Tewasnya Gembong Musyrikin Quraisy: Umayyah bin Khalaf
Matinya Umayyah bin Khalaf
Di antara tanda kenabian junjungan kita Nabi Muhammad shallallahu ‘alaihi wa sallam, adalah apa yang disebutkan para sahabatnya yang mulia, ketika di Madinah, Beliau memperlihatkan kepada mereka orang-orang yang akan tewas di Badar dengan menyatakan, “Ini tempat kematian fulan besok, Insya Allah dan ini tempat kematian fulan.”
Di antara anugerah penghormatan Allah Subhanahu wa Ta’ala bagi Rasul-Nya bahwa tempat-tempat kematian kaum musyrikin tidak meleset dari yang beliau tunjukkan.
Demikianlah, salah seorang sahaat yang mulia Sa’ad bin Mu’adz al-Anshari radhiallahu ‘anhu telah memahami apa yang dikatakan Rasulullah shallallahu ‘alaihi wa sallam tentang kematian penyanjung syirik dari Quraisy di Badr.
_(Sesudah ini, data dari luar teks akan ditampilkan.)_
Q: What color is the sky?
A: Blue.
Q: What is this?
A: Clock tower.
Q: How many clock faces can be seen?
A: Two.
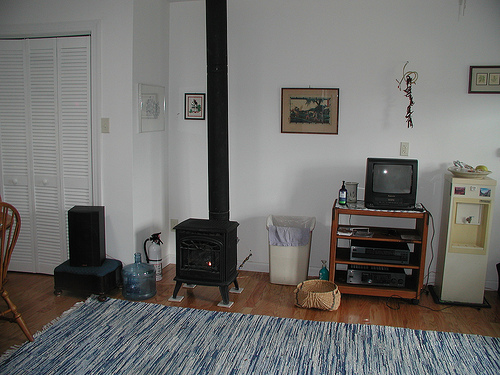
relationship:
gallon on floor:
[117, 248, 161, 303] [4, 268, 497, 372]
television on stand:
[361, 152, 426, 220] [327, 202, 433, 308]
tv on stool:
[359, 151, 424, 211] [323, 193, 434, 303]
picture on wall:
[269, 83, 346, 138] [166, 10, 492, 288]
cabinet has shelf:
[331, 197, 431, 304] [335, 197, 425, 217]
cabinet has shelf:
[331, 197, 431, 304] [336, 223, 421, 243]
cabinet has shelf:
[331, 197, 431, 304] [335, 247, 420, 269]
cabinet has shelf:
[331, 197, 431, 304] [332, 270, 417, 292]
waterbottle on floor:
[121, 247, 158, 297] [2, 264, 483, 363]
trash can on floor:
[271, 212, 319, 289] [2, 264, 483, 363]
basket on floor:
[290, 279, 341, 312] [4, 268, 497, 372]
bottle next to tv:
[335, 180, 351, 207] [363, 157, 422, 210]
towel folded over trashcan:
[265, 223, 313, 245] [266, 211, 316, 287]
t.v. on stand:
[363, 155, 418, 210] [329, 193, 428, 301]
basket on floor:
[280, 248, 356, 315] [349, 293, 442, 330]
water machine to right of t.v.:
[436, 156, 494, 313] [360, 146, 420, 214]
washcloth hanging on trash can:
[267, 223, 312, 249] [264, 212, 315, 285]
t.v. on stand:
[363, 155, 418, 210] [328, 192, 433, 307]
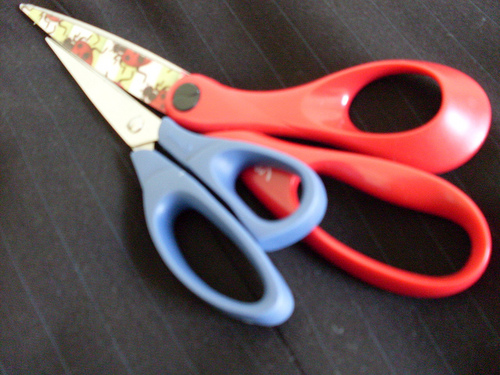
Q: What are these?
A: Scissors.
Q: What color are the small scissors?
A: Blue.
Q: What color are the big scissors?
A: Red.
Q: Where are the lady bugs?
A: On the red scissor's blades.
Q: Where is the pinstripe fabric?
A: Beneath the scissors.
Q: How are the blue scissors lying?
A: Atop the red scissors.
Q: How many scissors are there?
A: Two.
Sa’ad bin Mu’adz radhiallahu ‘anhu teman Umayyah bin Khalaf di Mekah, kematian Umayyah masih terekam dalam ingatan Sa’ad. Dia mengabarkan hal itu kepadanya, lantas Umayyah merasa gentar dan takut.
Adapun kisah terbunuhnya Umayyah bin Khalaf, telah diriwayatkan oleh Imam al-Bukhari rahimahullah dalam shahihnya dengna sanad dari Amr bin Maimun, dia mendengar Abdullah bin Mas’ud radhiallahu ‘anhu berkata, bahwa Sa’ad bin Muadz radhiallahu ‘anhu mengabarkan kepadanya, kemudian Ibnu Mas’ud radhiallahu ‘anhu berkata,
“Sa’ad bin Mu’adz radhiallahu ‘anhu adalah teman Umayyah bin Khalaf, apabila Umayah lewat Madinah dia mampir ke Sa’ad. Dan kebalikannya, apabila Sa’ad melewati Mekah dia mampir ke Umayyah.
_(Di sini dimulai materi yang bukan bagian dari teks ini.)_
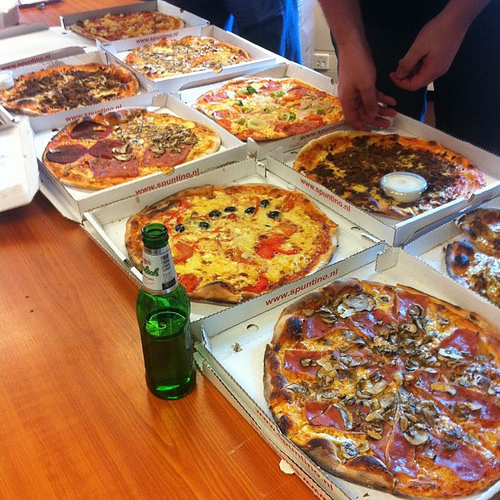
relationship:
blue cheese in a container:
[378, 163, 425, 208] [385, 166, 426, 203]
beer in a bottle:
[137, 228, 197, 405] [137, 227, 203, 411]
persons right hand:
[327, 2, 499, 146] [325, 51, 393, 137]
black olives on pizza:
[168, 197, 285, 231] [113, 172, 312, 293]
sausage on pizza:
[11, 72, 122, 104] [10, 64, 141, 119]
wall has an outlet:
[307, 9, 363, 76] [308, 47, 337, 72]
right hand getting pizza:
[325, 51, 393, 137] [306, 128, 463, 214]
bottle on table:
[137, 227, 203, 411] [12, 10, 372, 496]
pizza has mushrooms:
[61, 115, 216, 180] [120, 113, 196, 156]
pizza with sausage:
[306, 128, 463, 214] [11, 72, 122, 104]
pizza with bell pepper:
[218, 77, 335, 120] [230, 74, 326, 129]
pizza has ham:
[61, 115, 216, 180] [81, 122, 215, 181]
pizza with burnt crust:
[287, 295, 495, 467] [264, 271, 397, 483]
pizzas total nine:
[19, 1, 493, 480] [41, 17, 498, 464]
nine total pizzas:
[41, 17, 498, 464] [19, 1, 493, 480]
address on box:
[259, 269, 362, 314] [124, 165, 364, 303]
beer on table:
[137, 228, 197, 405] [35, 223, 261, 496]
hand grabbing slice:
[325, 51, 393, 137] [340, 124, 404, 179]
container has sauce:
[385, 166, 426, 203] [366, 159, 438, 210]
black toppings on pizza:
[156, 194, 315, 241] [113, 172, 312, 293]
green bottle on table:
[137, 228, 197, 405] [12, 10, 372, 496]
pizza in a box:
[62, 2, 200, 33] [63, 12, 211, 39]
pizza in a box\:
[130, 41, 264, 72] [114, 23, 254, 85]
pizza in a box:
[194, 77, 348, 142] [124, 165, 364, 303]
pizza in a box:
[306, 128, 463, 214] [320, 83, 461, 247]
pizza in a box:
[449, 179, 498, 313] [450, 191, 499, 299]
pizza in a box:
[5, 28, 123, 110] [11, 42, 137, 121]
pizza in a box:
[61, 115, 216, 180] [37, 78, 238, 204]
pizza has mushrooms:
[287, 295, 495, 467] [288, 267, 456, 477]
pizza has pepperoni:
[261, 276, 500, 500] [285, 293, 481, 474]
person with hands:
[327, 2, 499, 146] [336, 37, 453, 109]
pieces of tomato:
[165, 179, 281, 270] [178, 244, 325, 295]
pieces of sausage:
[306, 128, 463, 214] [307, 127, 456, 206]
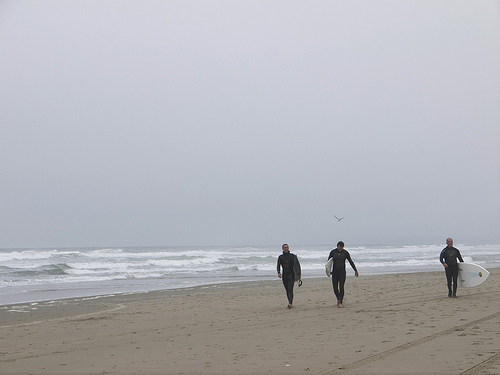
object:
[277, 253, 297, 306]
wet suit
Tatkala Rasulullah shallallahu ‘alaihi wa sallam datang ke Madinah, Sa’ad pergi menunaikan umrah lantas dia mampir ke Umayyah di Mekah seraya berkata, ‘Caarilah untukku saat yang sepi barangkali aku bisa melakukan thawaf di Ka’bah.’
Maka tak lama kemudian keduanya keluar pertengahan siang, keduanya bertemu dengan Abu Jahal. Dia berkata, ‘Siapa yang bersamamu wahai Abu Sufyan?’
Umayyah menjawab, ‘Dia adalah Sa’ad.’
Abu Jahal berkata kepadanya, ‘Sungguh aku melihatmu thawaf di Mekah denan aman, sedang kalian yang menampng para pemeluk agama baru, kalian mengira bahw akalian telah meolong dan mengayomi mereka. Ketahuilah bahwa kalau sekiranya engkau tidak bersama Abu Sufyan engkau tidak akan pulang selamat kembali ke rumah.’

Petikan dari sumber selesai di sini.